[Entries from a collection]

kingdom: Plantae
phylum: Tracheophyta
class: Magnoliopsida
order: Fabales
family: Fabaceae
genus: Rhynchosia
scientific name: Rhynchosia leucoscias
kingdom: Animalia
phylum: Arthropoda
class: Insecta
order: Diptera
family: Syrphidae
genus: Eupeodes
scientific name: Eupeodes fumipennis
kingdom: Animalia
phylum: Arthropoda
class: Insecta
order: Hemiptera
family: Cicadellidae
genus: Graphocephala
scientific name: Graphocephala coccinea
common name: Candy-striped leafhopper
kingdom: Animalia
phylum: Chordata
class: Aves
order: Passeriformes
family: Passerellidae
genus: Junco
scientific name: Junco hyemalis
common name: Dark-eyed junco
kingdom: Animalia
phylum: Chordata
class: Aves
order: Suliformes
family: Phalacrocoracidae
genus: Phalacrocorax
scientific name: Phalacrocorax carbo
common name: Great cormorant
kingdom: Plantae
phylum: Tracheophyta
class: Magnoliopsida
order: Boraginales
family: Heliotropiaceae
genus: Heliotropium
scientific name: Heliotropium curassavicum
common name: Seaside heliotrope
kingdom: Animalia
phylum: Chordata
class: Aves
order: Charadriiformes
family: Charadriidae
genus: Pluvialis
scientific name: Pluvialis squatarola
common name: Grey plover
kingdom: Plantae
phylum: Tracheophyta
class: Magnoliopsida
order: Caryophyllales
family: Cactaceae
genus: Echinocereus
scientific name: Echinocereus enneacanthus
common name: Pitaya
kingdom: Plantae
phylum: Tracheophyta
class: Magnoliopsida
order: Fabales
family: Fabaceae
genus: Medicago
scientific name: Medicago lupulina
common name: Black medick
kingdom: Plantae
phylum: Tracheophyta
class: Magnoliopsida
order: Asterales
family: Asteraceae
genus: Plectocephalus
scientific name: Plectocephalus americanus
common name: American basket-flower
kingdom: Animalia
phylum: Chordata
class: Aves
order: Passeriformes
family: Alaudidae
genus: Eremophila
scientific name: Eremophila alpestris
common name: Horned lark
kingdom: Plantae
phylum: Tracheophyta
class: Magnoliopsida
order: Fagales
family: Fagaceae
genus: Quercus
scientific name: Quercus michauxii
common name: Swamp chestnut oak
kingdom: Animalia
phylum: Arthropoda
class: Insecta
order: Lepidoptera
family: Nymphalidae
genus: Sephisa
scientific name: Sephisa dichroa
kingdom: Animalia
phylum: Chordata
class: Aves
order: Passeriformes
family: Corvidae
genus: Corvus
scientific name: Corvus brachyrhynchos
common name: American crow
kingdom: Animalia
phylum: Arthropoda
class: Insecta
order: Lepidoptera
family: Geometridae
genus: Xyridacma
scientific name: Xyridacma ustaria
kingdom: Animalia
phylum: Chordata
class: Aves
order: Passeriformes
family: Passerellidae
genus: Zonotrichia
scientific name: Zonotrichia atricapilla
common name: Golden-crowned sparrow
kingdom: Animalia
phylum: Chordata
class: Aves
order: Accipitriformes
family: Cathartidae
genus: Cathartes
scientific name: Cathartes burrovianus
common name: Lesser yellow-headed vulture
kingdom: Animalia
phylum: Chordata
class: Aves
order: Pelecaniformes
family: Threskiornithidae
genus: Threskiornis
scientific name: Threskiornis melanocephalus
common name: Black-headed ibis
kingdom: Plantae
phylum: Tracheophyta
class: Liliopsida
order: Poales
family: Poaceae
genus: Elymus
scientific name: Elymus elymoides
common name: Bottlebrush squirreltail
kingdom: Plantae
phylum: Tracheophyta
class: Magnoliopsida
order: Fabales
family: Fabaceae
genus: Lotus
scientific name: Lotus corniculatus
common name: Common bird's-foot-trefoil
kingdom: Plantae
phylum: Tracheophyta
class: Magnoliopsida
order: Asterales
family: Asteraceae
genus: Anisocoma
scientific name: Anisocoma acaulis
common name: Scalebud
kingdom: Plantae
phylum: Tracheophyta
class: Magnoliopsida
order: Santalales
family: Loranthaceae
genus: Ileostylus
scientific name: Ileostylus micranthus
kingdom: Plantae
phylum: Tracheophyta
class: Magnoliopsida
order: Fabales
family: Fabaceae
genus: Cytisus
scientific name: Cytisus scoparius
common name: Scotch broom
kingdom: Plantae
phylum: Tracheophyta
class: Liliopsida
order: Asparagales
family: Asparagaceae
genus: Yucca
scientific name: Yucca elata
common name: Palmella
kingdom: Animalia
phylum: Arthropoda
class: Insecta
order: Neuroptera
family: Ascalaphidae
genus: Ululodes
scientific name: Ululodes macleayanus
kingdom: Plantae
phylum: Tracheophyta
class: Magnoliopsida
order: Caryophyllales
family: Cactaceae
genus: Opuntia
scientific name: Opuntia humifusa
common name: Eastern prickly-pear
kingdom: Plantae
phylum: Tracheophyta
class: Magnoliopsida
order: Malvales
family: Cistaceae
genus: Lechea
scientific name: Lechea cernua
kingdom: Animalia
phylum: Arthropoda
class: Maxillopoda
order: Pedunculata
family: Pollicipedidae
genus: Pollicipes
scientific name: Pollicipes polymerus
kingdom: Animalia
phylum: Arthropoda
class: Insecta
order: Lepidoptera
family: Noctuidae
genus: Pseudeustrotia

Objective - Render every line of the listing as one numbered list, omitting any blank lines.

Result of this task -
1. kingdom: Plantae
2. phylum: Tracheophyta
3. class: Magnoliopsida
4. order: Fabales
5. family: Fabaceae
6. genus: Rhynchosia
7. scientific name: Rhynchosia leucoscias
8. kingdom: Animalia
9. phylum: Arthropoda
10. class: Insecta
11. order: Diptera
12. family: Syrphidae
13. genus: Eupeodes
14. scientific name: Eupeodes fumipennis
15. kingdom: Animalia
16. phylum: Arthropoda
17. class: Insecta
18. order: Hemiptera
19. family: Cicadellidae
20. genus: Graphocephala
21. scientific name: Graphocephala coccinea
22. common name: Candy-striped leafhopper
23. kingdom: Animalia
24. phylum: Chordata
25. class: Aves
26. order: Passeriformes
27. family: Passerellidae
28. genus: Junco
29. scientific name: Junco hyemalis
30. common name: Dark-eyed junco
31. kingdom: Animalia
32. phylum: Chordata
33. class: Aves
34. order: Suliformes
35. family: Phalacrocoracidae
36. genus: Phalacrocorax
37. scientific name: Phalacrocorax carbo
38. common name: Great cormorant
39. kingdom: Plantae
40. phylum: Tracheophyta
41. class: Magnoliopsida
42. order: Boraginales
43. family: Heliotropiaceae
44. genus: Heliotropium
45. scientific name: Heliotropium curassavicum
46. common name: Seaside heliotrope
47. kingdom: Animalia
48. phylum: Chordata
49. class: Aves
50. order: Charadriiformes
51. family: Charadriidae
52. genus: Pluvialis
53. scientific name: Pluvialis squatarola
54. common name: Grey plover
55. kingdom: Plantae
56. phylum: Tracheophyta
57. class: Magnoliopsida
58. order: Caryophyllales
59. family: Cactaceae
60. genus: Echinocereus
61. scientific name: Echinocereus enneacanthus
62. common name: Pitaya
63. kingdom: Plantae
64. phylum: Tracheophyta
65. class: Magnoliopsida
66. order: Fabales
67. family: Fabaceae
68. genus: Medicago
69. scientific name: Medicago lupulina
70. common name: Black medick
71. kingdom: Plantae
72. phylum: Tracheophyta
73. class: Magnoliopsida
74. order: Asterales
75. family: Asteraceae
76. genus: Plectocephalus
77. scientific name: Plectocephalus americanus
78. common name: American basket-flower
79. kingdom: Animalia
80. phylum: Chordata
81. class: Aves
82. order: Passeriformes
83. family: Alaudidae
84. genus: Eremophila
85. scientific name: Eremophila alpestris
86. common name: Horned lark
87. kingdom: Plantae
88. phylum: Tracheophyta
89. class: Magnoliopsida
90. order: Fagales
91. family: Fagaceae
92. genus: Quercus
93. scientific name: Quercus michauxii
94. common name: Swamp chestnut oak
95. kingdom: Animalia
96. phylum: Arthropoda
97. class: Insecta
98. order: Lepidoptera
99. family: Nymphalidae
100. genus: Sephisa
101. scientific name: Sephisa dichroa
102. kingdom: Animalia
103. phylum: Chordata
104. class: Aves
105. order: Passeriformes
106. family: Corvidae
107. genus: Corvus
108. scientific name: Corvus brachyrhynchos
109. common name: American crow
110. kingdom: Animalia
111. phylum: Arthropoda
112. class: Insecta
113. order: Lepidoptera
114. family: Geometridae
115. genus: Xyridacma
116. scientific name: Xyridacma ustaria
117. kingdom: Animalia
118. phylum: Chordata
119. class: Aves
120. order: Passeriformes
121. family: Passerellidae
122. genus: Zonotrichia
123. scientific name: Zonotrichia atricapilla
124. common name: Golden-crowned sparrow
125. kingdom: Animalia
126. phylum: Chordata
127. class: Aves
128. order: Accipitriformes
129. family: Cathartidae
130. genus: Cathartes
131. scientific name: Cathartes burrovianus
132. common name: Lesser yellow-headed vulture
133. kingdom: Animalia
134. phylum: Chordata
135. class: Aves
136. order: Pelecaniformes
137. family: Threskiornithidae
138. genus: Threskiornis
139. scientific name: Threskiornis melanocephalus
140. common name: Black-headed ibis
141. kingdom: Plantae
142. phylum: Tracheophyta
143. class: Liliopsida
144. order: Poales
145. family: Poaceae
146. genus: Elymus
147. scientific name: Elymus elymoides
148. common name: Bottlebrush squirreltail
149. kingdom: Plantae
150. phylum: Tracheophyta
151. class: Magnoliopsida
152. order: Fabales
153. family: Fabaceae
154. genus: Lotus
155. scientific name: Lotus corniculatus
156. common name: Common bird's-foot-trefoil
157. kingdom: Plantae
158. phylum: Tracheophyta
159. class: Magnoliopsida
160. order: Asterales
161. family: Asteraceae
162. genus: Anisocoma
163. scientific name: Anisocoma acaulis
164. common name: Scalebud
165. kingdom: Plantae
166. phylum: Tracheophyta
167. class: Magnoliopsida
168. order: Santalales
169. family: Loranthaceae
170. genus: Ileostylus
171. scientific name: Ileostylus micranthus
172. kingdom: Plantae
173. phylum: Tracheophyta
174. class: Magnoliopsida
175. order: Fabales
176. family: Fabaceae
177. genus: Cytisus
178. scientific name: Cytisus scoparius
179. common name: Scotch broom
180. kingdom: Plantae
181. phylum: Tracheophyta
182. class: Liliopsida
183. order: Asparagales
184. family: Asparagaceae
185. genus: Yucca
186. scientific name: Yucca elata
187. common name: Palmella
188. kingdom: Animalia
189. phylum: Arthropoda
190. class: Insecta
191. order: Neuroptera
192. family: Ascalaphidae
193. genus: Ululodes
194. scientific name: Ululodes macleayanus
195. kingdom: Plantae
196. phylum: Tracheophyta
197. class: Magnoliopsida
198. order: Caryophyllales
199. family: Cactaceae
200. genus: Opuntia
201. scientific name: Opuntia humifusa
202. common name: Eastern prickly-pear
203. kingdom: Plantae
204. phylum: Tracheophyta
205. class: Magnoliopsida
206. order: Malvales
207. family: Cistaceae
208. genus: Lechea
209. scientific name: Lechea cernua
210. kingdom: Animalia
211. phylum: Arthropoda
212. class: Maxillopoda
213. order: Pedunculata
214. family: Pollicipedidae
215. genus: Pollicipes
216. scientific name: Pollicipes polymerus
217. kingdom: Animalia
218. phylum: Arthropoda
219. class: Insecta
220. order: Lepidoptera
221. family: Noctuidae
222. genus: Pseudeustrotia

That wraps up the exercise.